Happiness delivers results. In 2018, our average customer Net Promoter Score was over 70, demonstrating that our high-quality, easy-to-use platform is making customers happy. We have consistently earned high scores across customer review sites, including Gartner Peer Insights, TrustRadius and G2 Crowd. And let’s not forget our employees. Zoom has received multiple awards from Glassdoor based on high ratings and reviews from our employees.”

We think Yuan’s devotion to delivering happiness for Zoom’s customers is a simple but unreplicable competitive advantage for the company. It is a unique way of looking at the world, and one that we think is near-impossible to replicate by competitors, since it comes directly from Yuan’s mind. Yuan also places great emphasis on making his employees happy, which we love. We think happy employees lead to greater productivity, lower employee turnover, and the ability to attract talented individuals, which makes everyone happier – and off the flywheel goes. For perspective, here’s some data:

  • Yuan received Glassdoor’s award as the number one CEO of a large company in 2018
  • Zoom was ranked second in Glassdoor’s Best Places to Work in the large company category in 2019. 
  • Currently, 96% of Zoom-raters on Glassdoor will recommend the company to a friend. Meanwhile, Yuan has a 98% approval rating as CEO, far higher than the average Glassdoor CEO rating of 69%.  

Third, Zoom has executed brilliantly with the land-and-expand strategy. The strategy starts with the company landing a customer with an initial use case, and then expanding its relationship with the customer through more users and/or more use cases. The success can be illustrated through (1) Zoom’s impressive growth in the number of customers with more than 10 employees, and (2) the strong net dollar expansion rates (NDERs), for customers with more than 10 employees, enjoyed by the company. The table below shows Zoom’s customer numbers over the past few years:


Source: Zoom IPO prospectus, FY2020 annual report, and Q1 & Q2 FY2021 earnings update

The NDER metric is a very important gauge of the health of a SaaS (software-as-a-service) company’s business. It effectively measures the change in revenue from the entire cohort of Zoom’s customers with more than 10 employees from a year ago compared to today; the NDER includes positive effects from upsells as well as negative effects from customers who leave or downgrade. Anything more than 100% indicates that Zoom’s customers with over 10 employees, as a group, are spending more. Impressively, Zoom’s trailing-12-months NDER has been more than 130% for nine consecutive quarters as of the second quarter of FY2021.


Source: Zoom IPO prospectus and quarterly earnings updates

We also want to shine a spotlight on Zoom’s excellent execution with its unique sales model. The company drives viral enthusiasm among a small group of users within an organisation (with the help of free-use of Zoom Meeting and an excellent overall “it just works” experience that users enjoy with the company’s products) that then leads to widespread adoption. In FY2019, Zoom had 344 customers that contributed more than US$100,000 in revenue and collectively, they accounted for 30% of Zoom’s revenue for the year. Of these 344 customers, 55% started their relationship with Zoom with at least one free user prior to subscribing.

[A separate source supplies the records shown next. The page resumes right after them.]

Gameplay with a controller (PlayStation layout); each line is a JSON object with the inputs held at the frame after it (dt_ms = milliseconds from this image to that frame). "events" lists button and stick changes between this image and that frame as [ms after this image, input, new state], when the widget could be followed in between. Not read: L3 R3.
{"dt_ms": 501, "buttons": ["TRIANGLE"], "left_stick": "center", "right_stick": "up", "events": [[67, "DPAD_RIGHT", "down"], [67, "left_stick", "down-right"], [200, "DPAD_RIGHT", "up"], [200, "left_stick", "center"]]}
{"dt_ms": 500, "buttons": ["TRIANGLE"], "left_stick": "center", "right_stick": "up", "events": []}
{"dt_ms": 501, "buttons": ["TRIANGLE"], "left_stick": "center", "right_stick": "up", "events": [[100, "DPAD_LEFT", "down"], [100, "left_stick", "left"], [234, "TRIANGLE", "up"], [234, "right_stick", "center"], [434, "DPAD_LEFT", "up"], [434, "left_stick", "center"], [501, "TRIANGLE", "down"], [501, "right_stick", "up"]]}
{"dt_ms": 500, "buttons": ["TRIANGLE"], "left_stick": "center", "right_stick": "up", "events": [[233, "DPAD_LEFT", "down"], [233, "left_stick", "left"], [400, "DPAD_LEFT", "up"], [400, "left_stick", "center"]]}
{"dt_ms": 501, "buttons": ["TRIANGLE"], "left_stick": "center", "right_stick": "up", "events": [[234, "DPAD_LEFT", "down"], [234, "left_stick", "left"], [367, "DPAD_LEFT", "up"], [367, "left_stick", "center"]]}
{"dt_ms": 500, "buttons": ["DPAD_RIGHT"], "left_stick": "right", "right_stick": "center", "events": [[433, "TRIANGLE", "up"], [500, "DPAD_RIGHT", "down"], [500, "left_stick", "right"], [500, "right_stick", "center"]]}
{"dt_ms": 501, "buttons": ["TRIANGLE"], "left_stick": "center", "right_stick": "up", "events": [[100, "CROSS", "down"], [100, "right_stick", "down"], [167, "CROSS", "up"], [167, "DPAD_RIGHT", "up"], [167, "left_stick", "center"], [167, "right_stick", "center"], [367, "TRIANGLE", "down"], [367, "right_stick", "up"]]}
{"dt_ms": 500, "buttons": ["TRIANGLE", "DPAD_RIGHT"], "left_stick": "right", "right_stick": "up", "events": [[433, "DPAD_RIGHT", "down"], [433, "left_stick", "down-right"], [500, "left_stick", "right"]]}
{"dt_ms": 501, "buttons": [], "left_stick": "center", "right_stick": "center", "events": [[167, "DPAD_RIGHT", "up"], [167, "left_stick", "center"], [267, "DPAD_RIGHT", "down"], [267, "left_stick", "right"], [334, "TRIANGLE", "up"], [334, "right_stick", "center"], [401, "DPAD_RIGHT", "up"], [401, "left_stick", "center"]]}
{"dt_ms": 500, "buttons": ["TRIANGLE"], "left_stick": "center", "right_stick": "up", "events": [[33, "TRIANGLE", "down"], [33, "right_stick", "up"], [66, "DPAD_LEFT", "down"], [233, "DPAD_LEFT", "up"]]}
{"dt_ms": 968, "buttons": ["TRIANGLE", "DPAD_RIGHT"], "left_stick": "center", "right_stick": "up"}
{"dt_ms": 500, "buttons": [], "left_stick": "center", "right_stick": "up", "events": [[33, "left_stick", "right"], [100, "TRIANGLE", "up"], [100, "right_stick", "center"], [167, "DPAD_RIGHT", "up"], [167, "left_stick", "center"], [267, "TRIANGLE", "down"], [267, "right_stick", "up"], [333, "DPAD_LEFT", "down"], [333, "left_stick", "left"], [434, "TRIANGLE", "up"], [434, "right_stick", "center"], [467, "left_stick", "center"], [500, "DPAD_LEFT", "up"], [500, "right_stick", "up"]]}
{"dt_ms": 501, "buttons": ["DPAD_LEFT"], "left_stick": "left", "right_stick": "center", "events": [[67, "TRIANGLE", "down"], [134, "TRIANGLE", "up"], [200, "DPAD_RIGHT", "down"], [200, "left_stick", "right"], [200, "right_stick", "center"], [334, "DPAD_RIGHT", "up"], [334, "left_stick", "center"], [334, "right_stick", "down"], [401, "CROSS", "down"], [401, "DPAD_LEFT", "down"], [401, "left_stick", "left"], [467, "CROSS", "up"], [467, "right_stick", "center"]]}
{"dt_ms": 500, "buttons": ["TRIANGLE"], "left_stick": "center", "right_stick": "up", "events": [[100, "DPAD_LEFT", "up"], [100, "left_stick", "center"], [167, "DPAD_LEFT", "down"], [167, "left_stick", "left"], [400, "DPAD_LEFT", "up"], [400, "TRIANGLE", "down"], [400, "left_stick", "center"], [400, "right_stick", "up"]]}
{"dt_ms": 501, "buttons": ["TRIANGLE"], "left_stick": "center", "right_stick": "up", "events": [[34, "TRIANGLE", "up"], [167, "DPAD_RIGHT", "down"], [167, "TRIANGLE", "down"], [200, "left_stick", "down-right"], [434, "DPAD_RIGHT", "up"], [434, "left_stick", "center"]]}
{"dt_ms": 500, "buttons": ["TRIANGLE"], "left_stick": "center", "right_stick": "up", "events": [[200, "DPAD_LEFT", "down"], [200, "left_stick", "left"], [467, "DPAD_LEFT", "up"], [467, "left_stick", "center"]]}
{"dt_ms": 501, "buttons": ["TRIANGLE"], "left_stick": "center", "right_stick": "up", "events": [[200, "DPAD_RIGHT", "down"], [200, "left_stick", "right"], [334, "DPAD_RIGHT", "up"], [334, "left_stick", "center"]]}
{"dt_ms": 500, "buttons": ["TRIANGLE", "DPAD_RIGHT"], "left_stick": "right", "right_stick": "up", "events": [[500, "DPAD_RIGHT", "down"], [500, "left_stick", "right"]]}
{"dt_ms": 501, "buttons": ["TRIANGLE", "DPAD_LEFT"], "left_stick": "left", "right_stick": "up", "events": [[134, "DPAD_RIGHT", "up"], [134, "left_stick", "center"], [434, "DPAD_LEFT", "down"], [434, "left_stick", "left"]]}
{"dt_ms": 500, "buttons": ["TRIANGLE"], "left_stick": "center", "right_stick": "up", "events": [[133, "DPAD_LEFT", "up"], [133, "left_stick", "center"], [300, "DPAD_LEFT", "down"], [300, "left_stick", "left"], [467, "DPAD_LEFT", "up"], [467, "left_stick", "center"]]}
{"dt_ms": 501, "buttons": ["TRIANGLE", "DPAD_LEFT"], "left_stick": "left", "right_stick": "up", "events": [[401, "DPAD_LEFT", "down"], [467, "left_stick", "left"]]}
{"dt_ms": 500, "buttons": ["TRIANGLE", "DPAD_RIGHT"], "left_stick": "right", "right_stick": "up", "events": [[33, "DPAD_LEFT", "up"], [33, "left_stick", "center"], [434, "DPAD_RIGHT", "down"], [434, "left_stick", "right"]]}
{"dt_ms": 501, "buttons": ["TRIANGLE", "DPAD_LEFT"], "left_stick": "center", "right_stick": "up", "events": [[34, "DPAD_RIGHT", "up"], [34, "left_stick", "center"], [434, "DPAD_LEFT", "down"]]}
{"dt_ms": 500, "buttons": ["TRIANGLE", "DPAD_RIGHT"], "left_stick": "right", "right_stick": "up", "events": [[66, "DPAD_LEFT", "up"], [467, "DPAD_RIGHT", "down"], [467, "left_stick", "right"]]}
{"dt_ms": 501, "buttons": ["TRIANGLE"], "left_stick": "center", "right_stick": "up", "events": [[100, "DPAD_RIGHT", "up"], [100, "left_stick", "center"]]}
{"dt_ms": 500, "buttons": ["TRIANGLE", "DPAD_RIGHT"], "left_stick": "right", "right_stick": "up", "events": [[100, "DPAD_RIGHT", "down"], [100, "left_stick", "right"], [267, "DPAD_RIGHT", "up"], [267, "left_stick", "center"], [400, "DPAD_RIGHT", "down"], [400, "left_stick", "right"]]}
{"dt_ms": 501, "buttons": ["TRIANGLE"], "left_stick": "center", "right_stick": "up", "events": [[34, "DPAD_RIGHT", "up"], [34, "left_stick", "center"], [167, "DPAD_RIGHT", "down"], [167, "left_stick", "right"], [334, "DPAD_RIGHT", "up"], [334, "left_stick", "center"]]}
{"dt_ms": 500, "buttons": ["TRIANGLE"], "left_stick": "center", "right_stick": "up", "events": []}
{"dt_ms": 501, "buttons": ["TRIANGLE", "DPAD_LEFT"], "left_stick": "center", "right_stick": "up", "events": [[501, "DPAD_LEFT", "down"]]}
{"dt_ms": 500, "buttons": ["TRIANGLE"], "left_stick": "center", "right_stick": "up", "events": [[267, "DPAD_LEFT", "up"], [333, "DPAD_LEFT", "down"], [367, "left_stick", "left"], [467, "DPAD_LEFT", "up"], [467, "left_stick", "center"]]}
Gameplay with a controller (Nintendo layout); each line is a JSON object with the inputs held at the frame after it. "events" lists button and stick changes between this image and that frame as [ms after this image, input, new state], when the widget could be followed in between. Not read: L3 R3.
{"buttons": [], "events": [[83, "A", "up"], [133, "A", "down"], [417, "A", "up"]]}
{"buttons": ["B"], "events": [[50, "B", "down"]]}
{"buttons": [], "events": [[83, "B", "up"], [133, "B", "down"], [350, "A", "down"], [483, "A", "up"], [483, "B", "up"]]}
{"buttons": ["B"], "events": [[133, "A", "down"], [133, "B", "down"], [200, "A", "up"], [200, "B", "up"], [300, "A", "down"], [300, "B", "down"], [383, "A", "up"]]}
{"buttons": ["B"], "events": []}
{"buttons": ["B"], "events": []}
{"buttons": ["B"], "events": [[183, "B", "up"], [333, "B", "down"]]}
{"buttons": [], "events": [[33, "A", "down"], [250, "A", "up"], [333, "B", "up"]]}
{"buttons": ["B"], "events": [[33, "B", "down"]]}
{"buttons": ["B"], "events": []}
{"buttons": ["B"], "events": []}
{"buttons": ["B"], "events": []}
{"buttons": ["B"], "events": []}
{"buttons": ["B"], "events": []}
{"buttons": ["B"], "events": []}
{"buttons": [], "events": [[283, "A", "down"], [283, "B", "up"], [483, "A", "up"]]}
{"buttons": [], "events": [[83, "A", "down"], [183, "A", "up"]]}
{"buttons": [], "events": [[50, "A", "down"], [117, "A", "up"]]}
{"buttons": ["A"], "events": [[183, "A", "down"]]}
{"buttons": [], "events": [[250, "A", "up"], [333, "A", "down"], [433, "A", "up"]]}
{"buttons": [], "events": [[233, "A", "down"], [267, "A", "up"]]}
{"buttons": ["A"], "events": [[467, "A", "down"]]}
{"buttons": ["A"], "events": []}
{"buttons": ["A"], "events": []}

Fourth, Yuan had the foresight to build a video-first, cloud-native video conferencing platform for Zoom, unlike competing tools which tacked on video capabilities to aging, pre-existing conference call or chat tools. As mentioned earlier, the idea for Zoom came when Yuan grew frustrated with his experience of interacting with unhappy customers while working at a “major technology company.” This company is Cisco, and the videoconferencing product Yuan worked on was Webex. We are attracted to companies that are built because their founders saw a big problem that needed fixing – to us, it’s a sign of entrepreneurial drive and innovation in the companies’ leaders. And Yuan embodies this. He cared deeply about his customers’ experience (this is also related to the second point we discussed earlier about Yuan’s devotion to customer happiness) and wanted to build a better solution.

Fifth, Zoom has performed admirably during the current COVID-19 pandemic. Here’re some highlights:

  • In the first half of 2020, the number of daily meeting participants on Zoom peaked at over 300 million in April, up from 10 million in December 2019. Being able to meet this incredible spike in demand was a huge achievement for Zoom.
  • In the first quarter of 2020, with the best of intentions, Zoom opened its platform to over 100,000 K-12 schools in 25 countries and millions of people around the world. But Zoom failed to fully consider the security and privacy implications, especially for users who lack the relevant technical support in such areas. There was a lot of bad press as a result. Zoom quickly launched a transparent 90-day initiative to improve the security and privacy features of its products and the project was completed recently. Yuan has learnt from the experience and security and privacy will continue to be an important focus for Zoom in the future.  
  • Zoom provided a one-time bonus (equivalent to two-weeks’ pay) in the height of the COVID-19 crisis for all non-commissioned employees to offset costs associated with any disruption to life caused by the pandemic.
  • The company’s not pulling back on investments for growth. In May 2020, Zoom announced that it will be setting up two research & development-focused engineering centres in the USA (one in Greater Phoenix, Arizona, and the other in Pittsburgh, Pennsylvania). The two centres will hire a total of 500 software engineers in the next few years. Zoom’s also expanding its hiring plans for the rest of 2020 to meet the new opportunities it’s seeing in the current environment. For perspective, Zoom ended the second quarter of FY2021 with over 3,400 employees, up more than 30% from 2,532 at the end of FY2020.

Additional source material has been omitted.